Sometimes youth will send up a testing question to see how you’ll respond: 

  • Instead of talking about their own issue, they’ll ask you what you think about a similar issue in the news. “What did you think of that girl who got suspended at school for being bratty to her teacher?” Or, “did you hear about that guy on the news who was really abusive?”
  • Or, they’ll bring up something else that happened when they really want to talk about the sexual abuse they experienced: “We had a presentation today in gym today about sexual abuse.”
  • Sometimes children preface their disclosure with a request for confidentiality, with something along the lines of, “I really need to talk to you about something, but I need you to promise me you won’t tell anyone. And, I won’t tell you at all if you don’t promise me that.” As a caring adult in ministry, you may not promise this. Instead, let them know that if you are worried about their safety, you may need to communicate with someone else who can help. Usually children still disclose.

Abuse can be devastating. It can have long, and far-reaching effects. It can affect immediate relationships, and relationships in the future. Regardless of the circumstances of the abuse, including the type, the frequency, the duration or the depth of the violation of trust—trauma is trauma, and everyone is affected differently by it. Most important of all, there are avenues of healing for survivors, but it depends significantly on the level of support they experience.
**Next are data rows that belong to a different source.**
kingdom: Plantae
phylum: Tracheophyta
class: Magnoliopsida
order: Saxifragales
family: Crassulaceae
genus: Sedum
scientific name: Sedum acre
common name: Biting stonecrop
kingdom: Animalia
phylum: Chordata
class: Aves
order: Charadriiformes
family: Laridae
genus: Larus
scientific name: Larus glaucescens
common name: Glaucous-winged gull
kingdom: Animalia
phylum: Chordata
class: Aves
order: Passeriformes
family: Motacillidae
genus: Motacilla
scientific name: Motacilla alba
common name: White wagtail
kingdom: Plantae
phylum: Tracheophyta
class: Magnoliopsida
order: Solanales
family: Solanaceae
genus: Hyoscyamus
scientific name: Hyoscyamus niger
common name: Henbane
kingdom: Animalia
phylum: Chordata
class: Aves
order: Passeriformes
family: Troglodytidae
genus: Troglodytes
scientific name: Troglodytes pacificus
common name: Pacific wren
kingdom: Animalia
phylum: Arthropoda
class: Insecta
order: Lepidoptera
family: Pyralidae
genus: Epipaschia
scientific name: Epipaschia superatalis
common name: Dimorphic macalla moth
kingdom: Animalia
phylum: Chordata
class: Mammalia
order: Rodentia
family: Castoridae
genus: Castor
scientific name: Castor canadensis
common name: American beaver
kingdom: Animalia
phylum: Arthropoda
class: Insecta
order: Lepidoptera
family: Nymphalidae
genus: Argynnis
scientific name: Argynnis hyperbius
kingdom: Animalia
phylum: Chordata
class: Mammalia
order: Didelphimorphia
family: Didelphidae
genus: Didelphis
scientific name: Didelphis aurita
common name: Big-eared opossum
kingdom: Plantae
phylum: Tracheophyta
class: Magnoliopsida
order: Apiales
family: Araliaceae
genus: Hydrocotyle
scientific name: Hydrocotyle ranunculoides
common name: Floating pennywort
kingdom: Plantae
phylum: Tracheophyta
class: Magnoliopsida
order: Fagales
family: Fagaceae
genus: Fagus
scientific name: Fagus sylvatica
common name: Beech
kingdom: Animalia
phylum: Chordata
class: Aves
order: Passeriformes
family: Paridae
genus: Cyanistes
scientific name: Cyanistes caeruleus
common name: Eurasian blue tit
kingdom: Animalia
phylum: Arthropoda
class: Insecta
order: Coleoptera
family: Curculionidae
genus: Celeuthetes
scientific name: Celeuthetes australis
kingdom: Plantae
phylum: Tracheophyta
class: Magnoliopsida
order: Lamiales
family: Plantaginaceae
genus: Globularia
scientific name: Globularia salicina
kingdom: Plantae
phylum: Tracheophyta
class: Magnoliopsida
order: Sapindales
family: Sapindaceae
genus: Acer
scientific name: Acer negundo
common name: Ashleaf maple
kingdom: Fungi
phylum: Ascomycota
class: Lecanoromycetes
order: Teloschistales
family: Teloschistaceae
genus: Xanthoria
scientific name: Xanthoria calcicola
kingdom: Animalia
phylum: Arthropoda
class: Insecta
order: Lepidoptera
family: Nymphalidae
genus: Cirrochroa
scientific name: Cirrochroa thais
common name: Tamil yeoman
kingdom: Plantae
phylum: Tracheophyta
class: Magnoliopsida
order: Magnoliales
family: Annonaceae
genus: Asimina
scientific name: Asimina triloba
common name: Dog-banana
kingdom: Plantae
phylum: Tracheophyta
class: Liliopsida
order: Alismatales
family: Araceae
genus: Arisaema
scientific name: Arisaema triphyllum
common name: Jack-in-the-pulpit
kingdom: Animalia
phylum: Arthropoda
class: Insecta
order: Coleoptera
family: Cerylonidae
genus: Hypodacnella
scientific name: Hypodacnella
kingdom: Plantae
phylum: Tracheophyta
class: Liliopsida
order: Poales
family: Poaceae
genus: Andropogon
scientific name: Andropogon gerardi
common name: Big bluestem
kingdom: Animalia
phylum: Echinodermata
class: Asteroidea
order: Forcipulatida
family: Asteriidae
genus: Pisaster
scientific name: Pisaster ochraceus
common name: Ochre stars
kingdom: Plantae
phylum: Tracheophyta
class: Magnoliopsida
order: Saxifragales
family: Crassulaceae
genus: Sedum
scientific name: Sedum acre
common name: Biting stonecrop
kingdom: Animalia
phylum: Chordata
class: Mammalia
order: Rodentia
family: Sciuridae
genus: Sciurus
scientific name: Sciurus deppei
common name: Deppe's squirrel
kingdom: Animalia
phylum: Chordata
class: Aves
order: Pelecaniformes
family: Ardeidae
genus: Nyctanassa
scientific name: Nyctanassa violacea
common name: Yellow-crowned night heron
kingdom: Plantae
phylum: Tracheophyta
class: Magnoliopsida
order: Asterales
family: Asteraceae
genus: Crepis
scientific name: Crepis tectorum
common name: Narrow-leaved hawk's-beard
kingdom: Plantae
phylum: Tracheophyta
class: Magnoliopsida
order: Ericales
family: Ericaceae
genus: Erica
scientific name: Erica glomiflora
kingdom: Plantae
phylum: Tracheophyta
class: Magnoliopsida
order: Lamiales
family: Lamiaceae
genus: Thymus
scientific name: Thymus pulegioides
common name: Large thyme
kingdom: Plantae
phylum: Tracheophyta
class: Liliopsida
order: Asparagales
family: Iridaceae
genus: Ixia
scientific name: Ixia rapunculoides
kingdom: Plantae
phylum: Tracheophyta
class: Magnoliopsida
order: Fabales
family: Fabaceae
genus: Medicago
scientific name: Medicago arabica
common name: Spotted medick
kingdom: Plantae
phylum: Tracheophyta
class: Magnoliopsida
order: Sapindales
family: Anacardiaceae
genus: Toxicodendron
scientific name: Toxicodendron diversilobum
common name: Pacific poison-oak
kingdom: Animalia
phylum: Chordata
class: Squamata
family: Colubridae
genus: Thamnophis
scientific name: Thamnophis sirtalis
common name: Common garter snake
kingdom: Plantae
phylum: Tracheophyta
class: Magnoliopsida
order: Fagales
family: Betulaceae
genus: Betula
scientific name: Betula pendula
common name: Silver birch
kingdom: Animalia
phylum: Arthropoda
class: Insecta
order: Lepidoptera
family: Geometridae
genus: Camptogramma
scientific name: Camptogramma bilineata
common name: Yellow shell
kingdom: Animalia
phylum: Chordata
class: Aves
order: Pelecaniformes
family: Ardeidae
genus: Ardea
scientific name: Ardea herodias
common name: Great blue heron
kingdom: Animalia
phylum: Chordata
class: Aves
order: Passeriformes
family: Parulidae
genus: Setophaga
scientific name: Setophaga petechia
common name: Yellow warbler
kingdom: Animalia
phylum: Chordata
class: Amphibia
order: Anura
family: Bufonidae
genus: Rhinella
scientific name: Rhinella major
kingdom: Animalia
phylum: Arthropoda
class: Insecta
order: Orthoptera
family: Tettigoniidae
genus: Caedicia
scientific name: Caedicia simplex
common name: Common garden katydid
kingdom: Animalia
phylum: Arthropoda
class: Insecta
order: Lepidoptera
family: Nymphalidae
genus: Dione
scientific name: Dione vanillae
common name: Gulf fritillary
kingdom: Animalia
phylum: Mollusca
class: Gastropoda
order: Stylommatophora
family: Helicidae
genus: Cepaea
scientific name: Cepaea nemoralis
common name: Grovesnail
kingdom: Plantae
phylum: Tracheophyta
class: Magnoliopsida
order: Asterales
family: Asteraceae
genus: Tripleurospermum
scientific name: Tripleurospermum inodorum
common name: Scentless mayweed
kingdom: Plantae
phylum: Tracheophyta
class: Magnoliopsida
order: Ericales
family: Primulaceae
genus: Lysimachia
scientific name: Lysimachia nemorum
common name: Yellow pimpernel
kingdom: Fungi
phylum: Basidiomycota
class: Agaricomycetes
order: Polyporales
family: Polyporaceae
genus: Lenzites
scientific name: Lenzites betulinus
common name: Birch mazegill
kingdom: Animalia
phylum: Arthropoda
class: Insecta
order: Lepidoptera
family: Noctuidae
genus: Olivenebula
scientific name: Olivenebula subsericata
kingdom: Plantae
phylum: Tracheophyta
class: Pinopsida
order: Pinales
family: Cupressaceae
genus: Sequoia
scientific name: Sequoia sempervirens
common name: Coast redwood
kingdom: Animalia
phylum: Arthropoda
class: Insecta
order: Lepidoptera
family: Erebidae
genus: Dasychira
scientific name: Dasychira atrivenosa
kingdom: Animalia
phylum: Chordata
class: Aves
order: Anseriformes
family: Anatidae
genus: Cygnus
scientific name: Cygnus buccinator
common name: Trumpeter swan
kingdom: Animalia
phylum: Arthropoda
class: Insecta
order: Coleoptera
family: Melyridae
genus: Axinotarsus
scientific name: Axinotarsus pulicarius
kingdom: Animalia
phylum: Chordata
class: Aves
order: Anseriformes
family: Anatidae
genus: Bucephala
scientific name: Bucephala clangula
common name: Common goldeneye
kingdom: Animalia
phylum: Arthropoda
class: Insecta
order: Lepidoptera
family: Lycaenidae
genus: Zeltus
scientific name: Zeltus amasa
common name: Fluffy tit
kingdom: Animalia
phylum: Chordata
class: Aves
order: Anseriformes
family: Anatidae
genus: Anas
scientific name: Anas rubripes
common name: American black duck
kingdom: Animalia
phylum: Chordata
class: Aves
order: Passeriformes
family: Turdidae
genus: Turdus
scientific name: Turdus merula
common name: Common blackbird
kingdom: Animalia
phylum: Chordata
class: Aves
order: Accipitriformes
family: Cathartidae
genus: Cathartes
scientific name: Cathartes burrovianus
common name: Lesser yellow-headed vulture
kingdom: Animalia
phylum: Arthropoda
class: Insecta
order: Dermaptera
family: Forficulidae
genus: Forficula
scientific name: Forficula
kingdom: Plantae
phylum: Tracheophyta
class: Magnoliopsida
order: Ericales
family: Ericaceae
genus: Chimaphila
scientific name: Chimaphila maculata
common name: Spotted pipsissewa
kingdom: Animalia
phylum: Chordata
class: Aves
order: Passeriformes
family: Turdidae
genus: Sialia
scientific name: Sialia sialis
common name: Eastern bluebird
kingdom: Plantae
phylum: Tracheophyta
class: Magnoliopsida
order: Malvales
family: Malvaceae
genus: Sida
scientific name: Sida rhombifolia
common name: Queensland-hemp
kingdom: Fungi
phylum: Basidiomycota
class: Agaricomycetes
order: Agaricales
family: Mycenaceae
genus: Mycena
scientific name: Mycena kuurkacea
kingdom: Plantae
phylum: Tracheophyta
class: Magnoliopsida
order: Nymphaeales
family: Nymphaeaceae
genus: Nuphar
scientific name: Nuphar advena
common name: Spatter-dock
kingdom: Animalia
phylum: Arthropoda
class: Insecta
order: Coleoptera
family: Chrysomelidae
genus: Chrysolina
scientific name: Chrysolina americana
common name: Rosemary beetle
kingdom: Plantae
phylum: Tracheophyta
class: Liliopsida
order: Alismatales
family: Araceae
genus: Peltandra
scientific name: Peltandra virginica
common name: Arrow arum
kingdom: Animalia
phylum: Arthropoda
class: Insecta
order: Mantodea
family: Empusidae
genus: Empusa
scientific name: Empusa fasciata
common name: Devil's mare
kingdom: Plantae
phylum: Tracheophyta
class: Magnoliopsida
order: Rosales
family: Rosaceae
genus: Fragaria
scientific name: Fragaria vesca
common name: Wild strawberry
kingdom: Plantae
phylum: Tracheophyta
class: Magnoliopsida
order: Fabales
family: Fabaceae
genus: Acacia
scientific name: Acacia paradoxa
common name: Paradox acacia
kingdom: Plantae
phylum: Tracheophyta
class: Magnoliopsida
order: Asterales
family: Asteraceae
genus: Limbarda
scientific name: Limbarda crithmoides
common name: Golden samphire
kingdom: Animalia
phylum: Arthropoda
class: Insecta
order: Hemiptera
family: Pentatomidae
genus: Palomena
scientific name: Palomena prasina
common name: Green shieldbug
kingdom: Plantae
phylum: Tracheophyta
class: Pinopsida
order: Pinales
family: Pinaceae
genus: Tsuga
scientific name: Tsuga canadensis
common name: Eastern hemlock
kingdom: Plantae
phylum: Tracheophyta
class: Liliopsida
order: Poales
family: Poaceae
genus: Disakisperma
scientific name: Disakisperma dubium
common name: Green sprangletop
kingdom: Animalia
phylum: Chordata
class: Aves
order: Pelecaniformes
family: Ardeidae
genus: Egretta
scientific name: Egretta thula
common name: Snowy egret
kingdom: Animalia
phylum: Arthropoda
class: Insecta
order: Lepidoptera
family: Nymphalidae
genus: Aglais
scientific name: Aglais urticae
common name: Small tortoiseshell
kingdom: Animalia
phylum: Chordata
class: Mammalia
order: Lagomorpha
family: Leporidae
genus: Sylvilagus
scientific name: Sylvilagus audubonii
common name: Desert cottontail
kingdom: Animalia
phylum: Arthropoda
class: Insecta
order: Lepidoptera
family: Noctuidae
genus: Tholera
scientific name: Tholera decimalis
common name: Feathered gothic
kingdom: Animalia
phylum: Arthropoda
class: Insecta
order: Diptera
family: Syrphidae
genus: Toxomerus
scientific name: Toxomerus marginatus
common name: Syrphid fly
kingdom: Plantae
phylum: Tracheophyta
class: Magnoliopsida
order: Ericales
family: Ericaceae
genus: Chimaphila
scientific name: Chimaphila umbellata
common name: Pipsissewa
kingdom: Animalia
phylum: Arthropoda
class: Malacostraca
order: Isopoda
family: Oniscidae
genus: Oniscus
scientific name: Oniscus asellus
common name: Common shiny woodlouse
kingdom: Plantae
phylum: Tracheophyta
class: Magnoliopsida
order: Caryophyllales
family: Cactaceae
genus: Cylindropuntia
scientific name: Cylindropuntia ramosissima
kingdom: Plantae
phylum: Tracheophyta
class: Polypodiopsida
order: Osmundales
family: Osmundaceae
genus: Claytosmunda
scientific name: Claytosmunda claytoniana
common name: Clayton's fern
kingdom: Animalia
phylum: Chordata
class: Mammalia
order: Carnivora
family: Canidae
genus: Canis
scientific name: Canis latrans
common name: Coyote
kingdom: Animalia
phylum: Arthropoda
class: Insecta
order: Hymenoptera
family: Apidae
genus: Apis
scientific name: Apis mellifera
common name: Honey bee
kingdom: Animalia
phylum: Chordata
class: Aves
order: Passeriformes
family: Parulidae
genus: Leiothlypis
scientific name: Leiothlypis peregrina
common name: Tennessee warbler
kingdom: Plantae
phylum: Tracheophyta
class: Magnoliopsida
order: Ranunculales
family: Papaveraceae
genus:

Youth need to know people are watching out for their safety. What they share with you might not be abuse, but it still deserves your attention. If a child does disclose abuse, you will need to report it to the child protective services in your state. Be a support to them, and get them and their communication to the right person who can do something about it. You can do this! You have the privilege of potentially being a child’s safe adult—they’re counting on you.

 

References:

1. Broman-Fulks, et al. (2007). Sexual assault disclosure in relation to adolescent mental health: Results from the National Survey of Adolescents. Journal of Clinical Child & Adolescent Psychology.
2. Butler, Ian and Williamson, Howard. (1994). Children speak: children, trauma and social work. Published by: National Society for the Prevention of Cruelty to Children.
3. Allnock, Debra. (2010). Children and young people disclosing sexual abuse: An introduction to the research. Published by: National Society for the Prevention of Cruelty to Children.